Teşaşure pek meraklıydı dört arkadaş. İgorski, Baydırmen, Hansolos, Franzisos.... İçlerinde en uzağa çişini yapan bazı zaman Baydırmen, bazı zamanda İgorski oluyordu, ama genelde Baydırmen bir çok teşaşür şampiyonasında osuruktan bir madalya alırdı... Madalyalar da osuruktan olduğu için her tarafı kötü kokular sarardı...
İşte yine bir teşaşür yarışması... Sarı saçlı İgorski ''Ben bu teşaşurü bir yaparım pir yaparım, benden uzaklara kimse küçük su dökemez, hatta teşaşür yaparken küçük suuuda gördüm seniiii şarkısını bile söyleriz.'' Uzaktan İgorski'nin teşaşürünü seyreden Baydırmen ''Hıh!
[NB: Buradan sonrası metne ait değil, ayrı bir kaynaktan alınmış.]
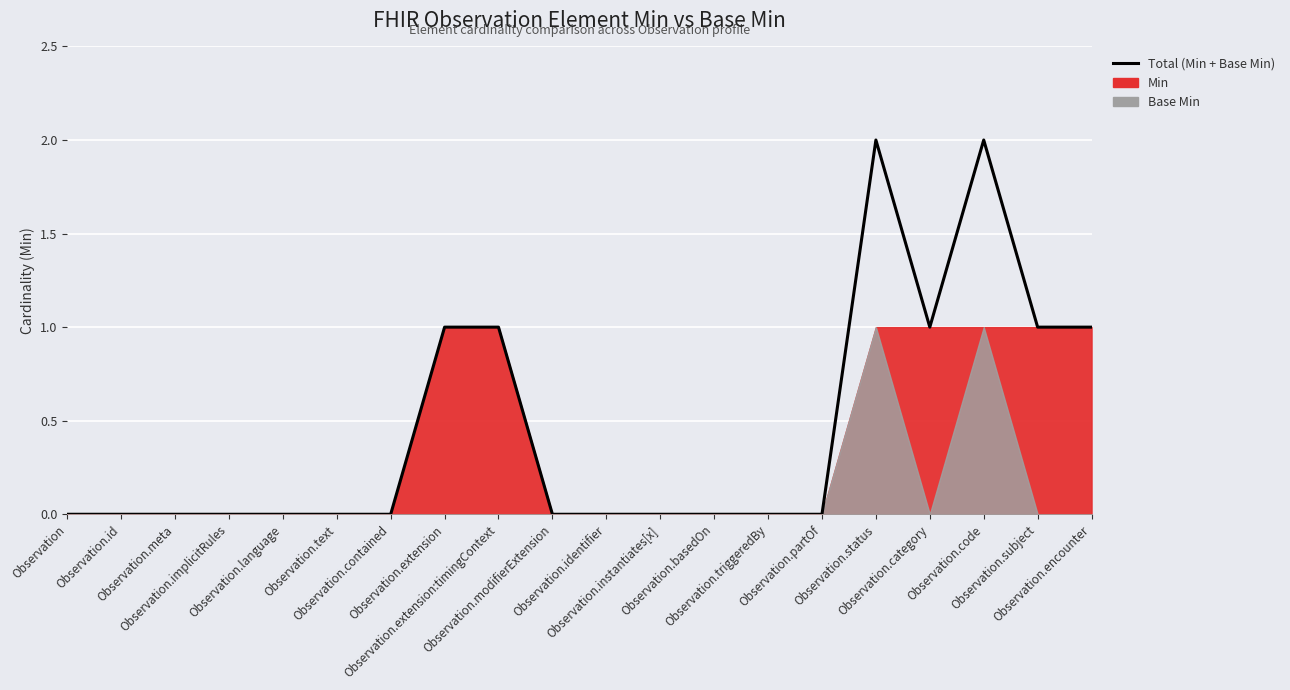

At which category does the chart reach its peak across all series?

Observation.status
O da bir şey mi ben bu İgorski'nin paçasını aşağıya alır, hem de ondan daha da uzağa şeyderim, şeyderim derken, anlayın işte teşaşür yahu teşaşür.''
O sırada Hansalos ve Franzisos da kara kara düşünmektedir ''Acaba biz de bunlar kadar uzağa teşaşür yapabilir miyiz, yapamazsak bile onlara yakın mesafelerde şaapar mıyız?'' diye akıllarından geçirmektedirler...
İgorski Bilader çok kafamı bozmayın bol su içer çok daha fazla uzağa şaaparım kimse de benim şaaptığım kadar uzağa şaapamaz demektedir... Tabi ki Baydırmen de bu laflara çok bozulmaktadır. Bu arada Hansalos ve Franzisos da olaylara, işeme ve şaapma durumlarına sadece seyirci kalmaktadırlar...
Bir ara Franzisos İgorski bilader ile tam şaapma yarışına girecekken, mesafe çok uzun olduğundan teşaşürden vazgeçmiştir... Teşaşur den vaz geçmekle beraber İgorsça dilini de bilmediğinden tuvaletin yerini soramamış ve altın şaapıp üstüne oturmuştur... Sonrada ortalığı bir koku sarmış, bu kokudan da bir çok bayılan olmuştur...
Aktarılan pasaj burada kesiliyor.